### Document excerpt
● ● ● ● ●

VSCode Icon

File

Edit

View

Go

Run

Terminal

Help

Sejoon Kim - Visual Studio Code

DNS Lookups Were Timing Out Randomly in Kubernetes

DNS Lookups Were Timing Out Randomly in Kubernetes

Started seeing occasional DNS timeout errors in application logs:

Error: Failed to resolve api.example.com: Temporary failure in name resolution

Happened maybe 1% of DNS requests. Most lookups worked fine, but occasionally one would timeout after 5 seconds.

Users didn't notice because our apps retry failed requests. But it was annoying and pointed to an underlying issue.

Took me 2 days to track down. Problem was conntrack table exhaustion, not CoreDNS.

Checking CoreDNS

First suspected CoreDNS (Kubernetes DNS server). Checked if pods were healthy:

kubectl get pods -n kube-system -l k8s-app=kube-dns

All CoreDNS pods running and ready. No restarts.

Checked logs:

kubectl logs -n kube-system -l k8s-app=kube-dns --tail=100

No errors. Just normal DNS queries being handled.

Checked CPU and memory:

kubectl top pods -n kube-system -l k8s-app=kube-dns

CPU at 5%, memory at 50MB. Plenty of headroom.

So CoreDNS itself was fine. Problem must be elsewhere.

Testing DNS resolution

Created a debug pod to test DNS:

kubectl run debug --image=busybox --rm -it -- sh

Inside the pod:

# Test DNS resolution
nslookup api.example.com

Most of the time it worked instantly. Occasionally it hung for 5 seconds then timed out.

Tried querying CoreDNS directly:

nslookup api.example.com 10.96.0.10

(10.96.0.10 is our CoreDNS service IP)

Same issue - occasional timeouts.

Checking network connectivity

Maybe packets were getting dropped somewhere. Tested with tcpdump:

kubectl exec -it coredns-pod -n kube-system -- tcpdump -i any port 53

Saw DNS queries coming in, but for the timed-out requests, there was no response from CoreDNS. The query arrived but no answer was sent.

● ● ● ● ●

### Supplied records
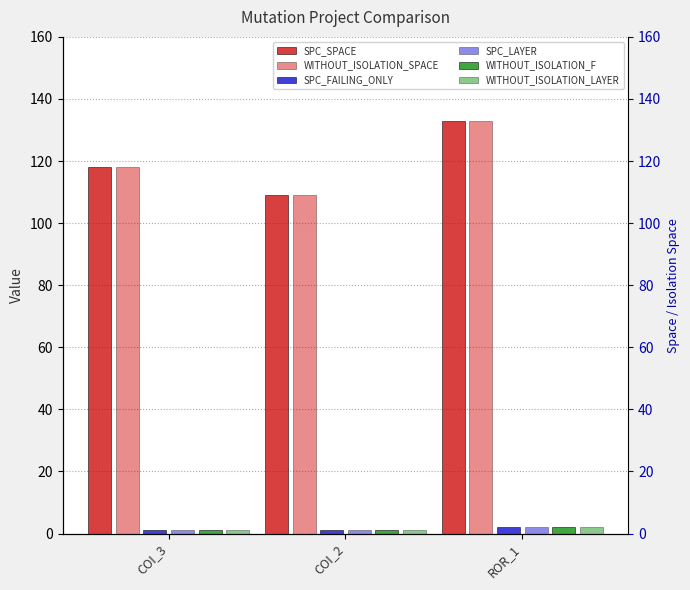

What is the label of the 2nd bar from the right?

COI_2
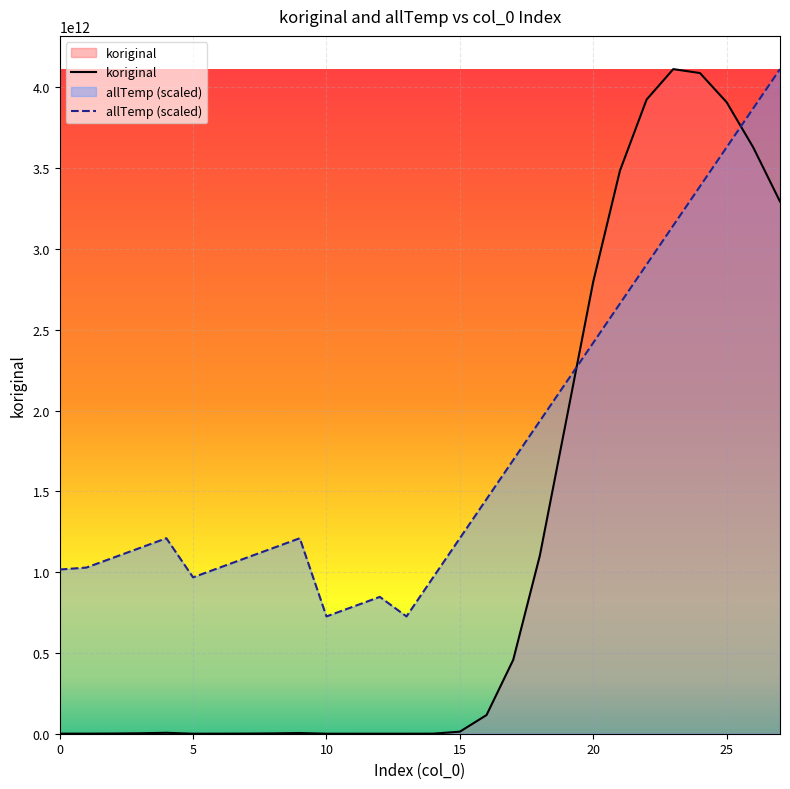

What value does the allTemp (scaled) series have at 17?

1693665238168.8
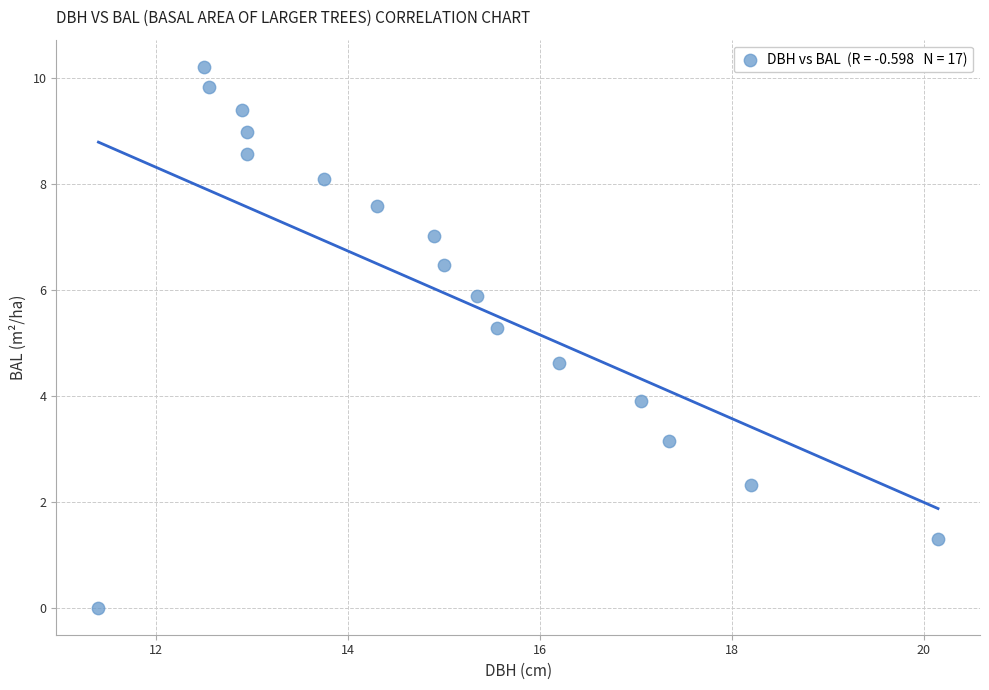

What is the range of X values (max minus min)?

8.7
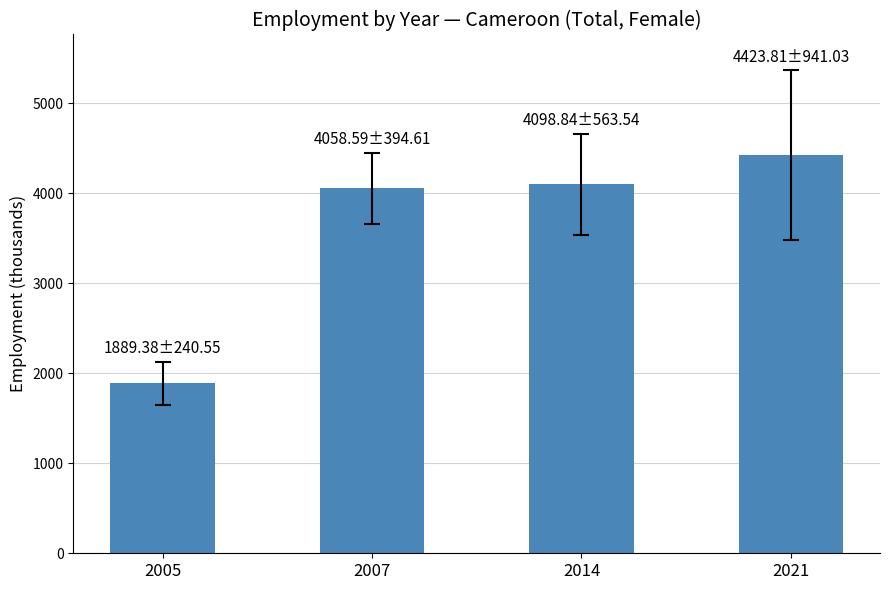

Count the number of data series in this chart.

1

● ● ● ● ●

### Directions
[a] From the Kubernetes DNS timeout write-up, extract the passage that begins with the words "So CoreDNS itself" and ends after the words "then timed out.".
[b] Rewrite every chart entry, replacing "chart" with "graph" and leaving everything else the same. Omit the pictures from your answer.

### Answers to the tasks
[a]
So CoreDNS itself was fine. Problem must be elsewhere.

Testing DNS resolution

Created a debug pod to test DNS:

kubectl run debug --image=busybox --rm -it -- sh

Inside the pod:

# Test DNS resolution
nslookup api.example.com

Most of the time it worked instantly. Occasionally it hung for 5 seconds then timed out.

[b]
What is the label of the 2nd bar from the right?

COI_2

What value does the allTemp (scaled) series have at 17?

1693665238168.8

What is the range of X values (max minus min)?

8.7

Count the number of data series in this graph.

1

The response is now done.